他签生死状,是为了万一伤着磕着瓷娃娃般的小侯爷,有人找他麻烦怎么办?
可不是为了没事找事真的去和陈峰赌命的。
杨桥自知李恒性格,语气中带着讥讽道:“怎么,李哨副天天标榜什么,骑射巡防营第一,竟然今天娘们唧唧怕了一个傻子,哈哈哈哈。

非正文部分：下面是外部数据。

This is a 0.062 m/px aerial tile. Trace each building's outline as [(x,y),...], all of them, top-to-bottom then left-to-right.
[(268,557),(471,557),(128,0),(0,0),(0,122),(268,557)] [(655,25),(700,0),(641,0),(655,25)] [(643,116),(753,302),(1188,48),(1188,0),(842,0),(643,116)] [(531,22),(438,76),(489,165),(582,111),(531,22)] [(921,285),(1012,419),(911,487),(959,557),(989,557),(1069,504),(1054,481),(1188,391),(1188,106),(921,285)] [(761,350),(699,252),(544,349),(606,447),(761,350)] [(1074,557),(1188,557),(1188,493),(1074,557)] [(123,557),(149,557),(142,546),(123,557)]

”
李恒一脸不爽地看着杨桥:
“杨哨副,老子踏马骑射怕过谁。”
杨桥笑意更大了:
“那就比啊。”
李恒双目圆瞪:
“比就比。”
陈峰看着溜缝的杨桥,不知手中在哪掏出来的弓箭,对着杨桥瞄了过去。
杨桥转头,就看见拿着箭对着自己的陈峰:
“小。。。。小侯爷,你要比试的人在那边。。。。。。。。。。。啊。”
一支箭朝着杨桥的方向,最后歪歪扭扭地插在杨桥两步外的地方。
“小爷有什么不敢比的,我爷爷可说过,小爷的骑射,小爷论第二,没人敢称第一。”
“哈哈哈,你瞧瞧,就这个样子,御马御不明白,射箭都歪到了姥姥家,他还第二?”
“我看李哨副,就是闲来无事,哄傻子玩呢。”
李哨副不耐烦道:
“别磨磨唧唧的,怎么个比法,老子还有事,没空跟你们掰扯。”
杨桥轻哼:
“左右都签生死状那不如三局定生死,输者,当场砍杀。”
一个是他要对付的傻子,一个是他升官道路上的绊脚石,死哪个对他都没坏处。
李恒闻言心中大惊,玩这么大。
不过转头看见杨桥挑衅的眼神,刚欲出口的话,
硬生生地吞了回去。
还能让这货瞧不起?至于陈峰。
那只能算他命不好了。
一声锣响,
李恒昂首率先抬起手臂,举起弓箭。
刷刷刷,
一连三箭。
对付陈峰,他自信得很。
“好。”
“好。”
“李哨副,三箭中靶。”
一声宣告,在众人心里,输赢已定。